O relator da Operação Lava Jato no Supremo Tribunal Federal, ministro Edson Fachin, determinou a abertura de um inquérito para investigar suposta compra de apoio político para a eleição de Eduardo Cunha (MDB-RJ) à presidência da Câmara dos Deputados, em 2015. Os supostos repasses, no valor de R$ 30 milhões, teriam sido autorizados pelo executivo Joesley Batista, do grupo J&F. Cunha teve o mandato cassado em setembro de 2016.

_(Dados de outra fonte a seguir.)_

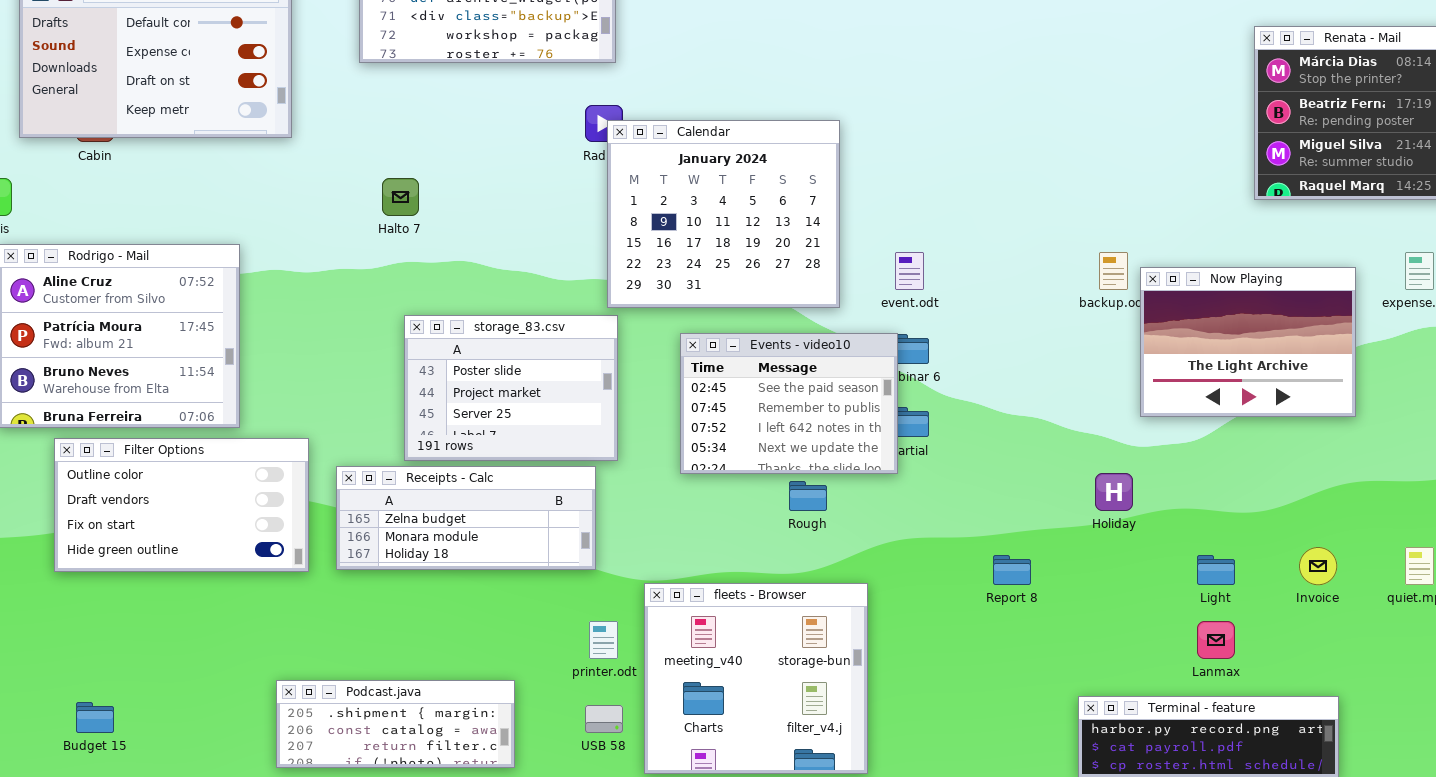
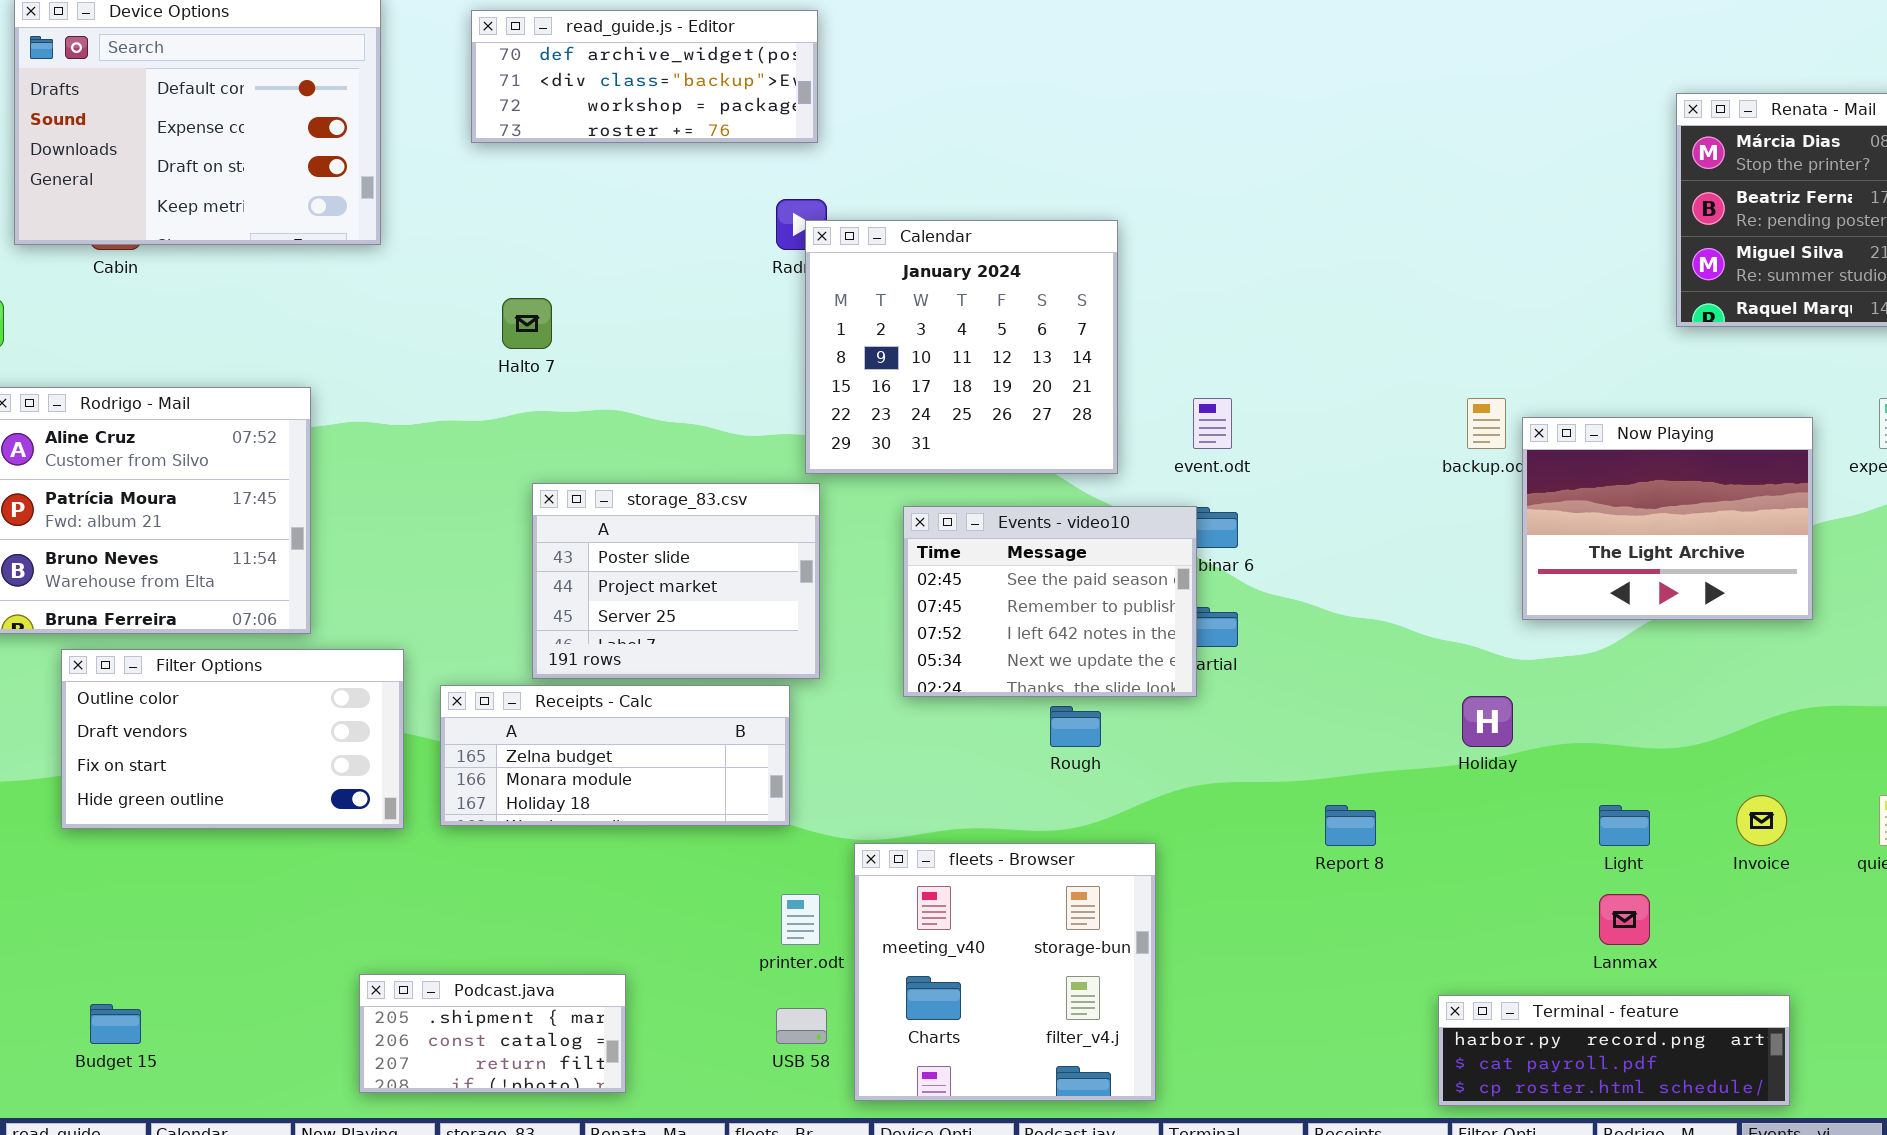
Podcast.java: [276,680,515,768] -> [359,974,626,1093], resized

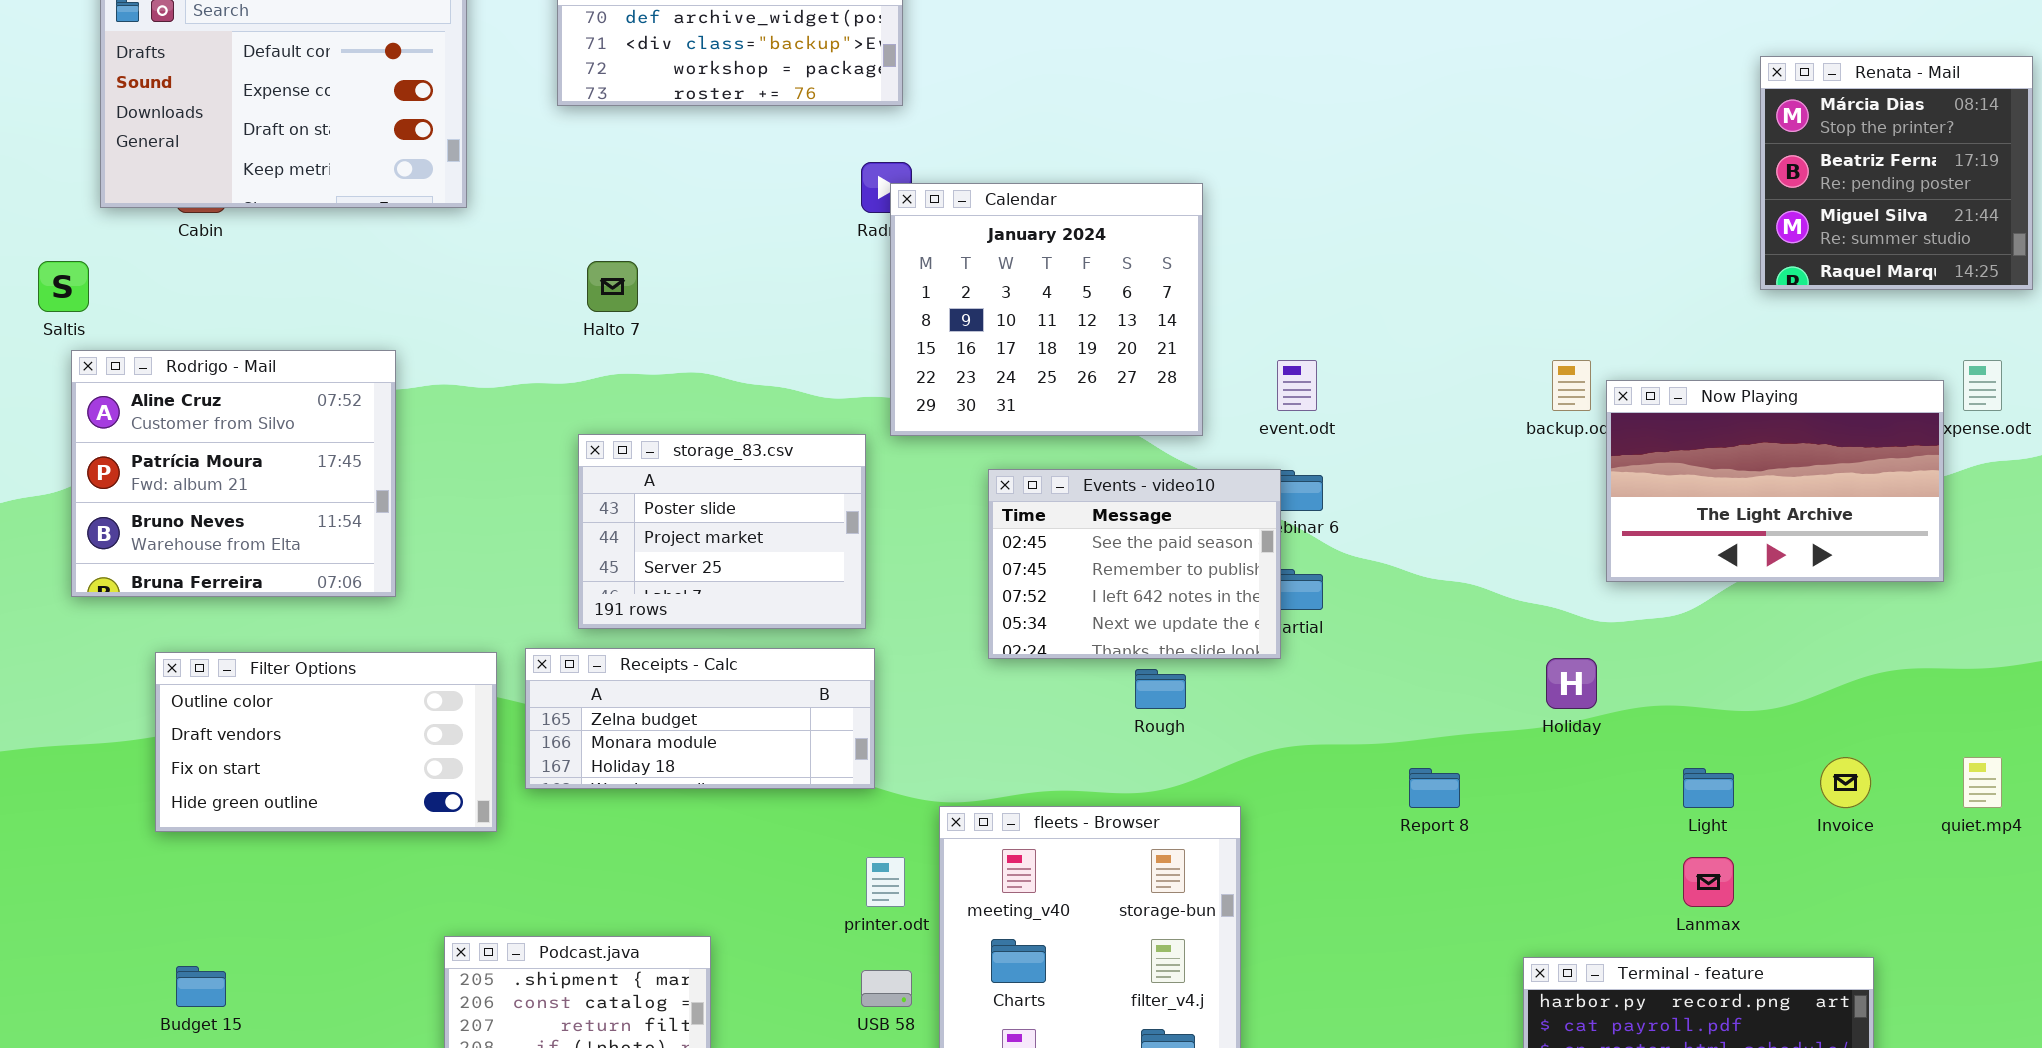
Now Playing: [1522,417,1813,620] -> [1606,380,1944,582], resized
storage_83.csv: [532,483,820,679] -> [578,434,866,629], moved
Filter Options: [61,649,404,829] -> [155,652,497,832], moved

O caso ficou parado na Procuradoria-Geral da República por mais de um ano, o que levou Fachin a questionar a então procuradora-geral, Raquel Dodge, sobre o andamento da apuração, conforme mostrou o Estado em setembro. O pedido de abertura de investigação foi formulado em outubro pela equipe do sucessor de Raquel no comando do Ministério Público Federal, Augusto Aras.

Delação. O inquérito tem como base o acordo de delação premiada do ex-diretor da J&F Ricardo Saud. Segundo ele, o emedebista pediu ajuda do grupo empresarial para angariar votos na disputa pelo comando da Câmara. Joesley teria ficado responsável por viabilizar o apoio de parlamentares em troca de recursos financeiros, enquanto Saud se envolveria na articulação com as bancadas de Minas e do e com alguns líderes.

De acordo com Saud, Cunha pediu – e Joesley autorizou – R$ 30 milhões. “Esse cenário probatório, ao menos tal qual delineado atualmente, aponta para a prática, pelos investigados, em concurso de pessoas, dos crimes de corrupção e de lavagem de capitais”, escreveu o subprocurador-geral da República, Bonifácio de Andrada, ao pedir a abertura de inquérito a Fachin.

A Procuradoria-Geral quer que fique no Supremo a parte da investigação relativa a deputados federais que atualmente possuem mandatos.

A defesa de Eduardo Cunha não foi localizada para comentar a decisão do ministro do Supremo.